Crikey editorial 17.03.09

We’ve learned quite a bit about what you can get away with in the mainstream Australian media in the past few days. Let’s just recap: 24 hours after News Limited chief John Hartigan commandeers space in The Australian to continue his campaign that media self-regulation trumps privacy legislation, the main News Limited papers pass the hat round (between staff cuts and redundancy offers) to raise $15,000 for 30-year-old, near-nude photos of someone said to be a teenage Pauline Hanson.

If we are to take Ms Hanson’s word for it, the pictures were not of her. If we are to take to word of the man who sold them, he doesn’t know. If we are to take the word of the Daily Telegraph’s editor they definitely were Pauline Hanson because they hadn’t been digitally retouched and he looked. If we are to take the word of the Daily Telegraph’s deputy editor none of this matters because people went and bought the newspapers and that after all is an ultimate test of the public interest.

Which is of course the thing. We might have developed myriad new means of communication meantime, but nothing has changed in the corporate culture of News Limited since Rupert Murdoch traded daddy’s interest in the Adelaide News, picked up the Daily Mirror and refined the art of tabloid journalism as we know it. In short, you can never underestimate the intelligence of you readership, nor its appetite for prurience and sensation. It seems that now (and this too is hardly new) it doesn’t even matter whether what you publish has any basis in fact, even (especially?) if it applies to public figures engaged in the democratic process. They must, one assumes, be asking for it.

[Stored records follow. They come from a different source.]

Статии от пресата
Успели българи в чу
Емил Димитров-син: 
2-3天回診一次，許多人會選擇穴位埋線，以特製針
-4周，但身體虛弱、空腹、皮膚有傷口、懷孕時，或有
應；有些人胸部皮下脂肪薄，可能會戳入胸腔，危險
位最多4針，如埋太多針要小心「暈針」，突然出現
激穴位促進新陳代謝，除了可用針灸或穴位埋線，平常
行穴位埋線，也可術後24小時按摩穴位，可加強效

Is it any wonder that people view the media with a mixture of distrust and contempt? To act this way in a time of booming sales and an eager captive audience might be good business. To do so in a time of multiple credible alternatives to the manipulated drivel that passes for the Daily Telegraph and its like, would seem to be inviting legislative sanction at the very least.

4 Comments

  1. Catherine Bannister
    Posted March 17, 2009 at 8:28 pm | Permalink

    Get away with maybe, but not for free. Presume it’s going to cost newsltd at least $277K. Plus I might sue for damaged sensibilities and lost lunch.

  2. ross
    Posted March 20, 2009 at 3:23 pm | Permalink

    In my experience dealing with News Limited journalists and crikey.com.au is much the same, namely, an unwillingness to examine the issues professionally and honestly.

  3. ross
    Posted March 20, 2009 at 3:51 pm | Permalink

    For example, the above comment was censored. Every assertion I make is true but if the truth were reported then the CMC Chairman and Mr Beattie would both need to be investigated by the Police Commissioner and they will be in due course.

    Ciao Don Ross

  4. Venise Alstergren
    Posted March 23, 2009 at 1:29 pm | Permalink

    Did anyone read the rumour that Hanson herself may have been the perp. Apparently knowing that the HS to be the rag it is. She set it up so she could sue them witless. Any truth to that?

    PS: What are you feeding the pony?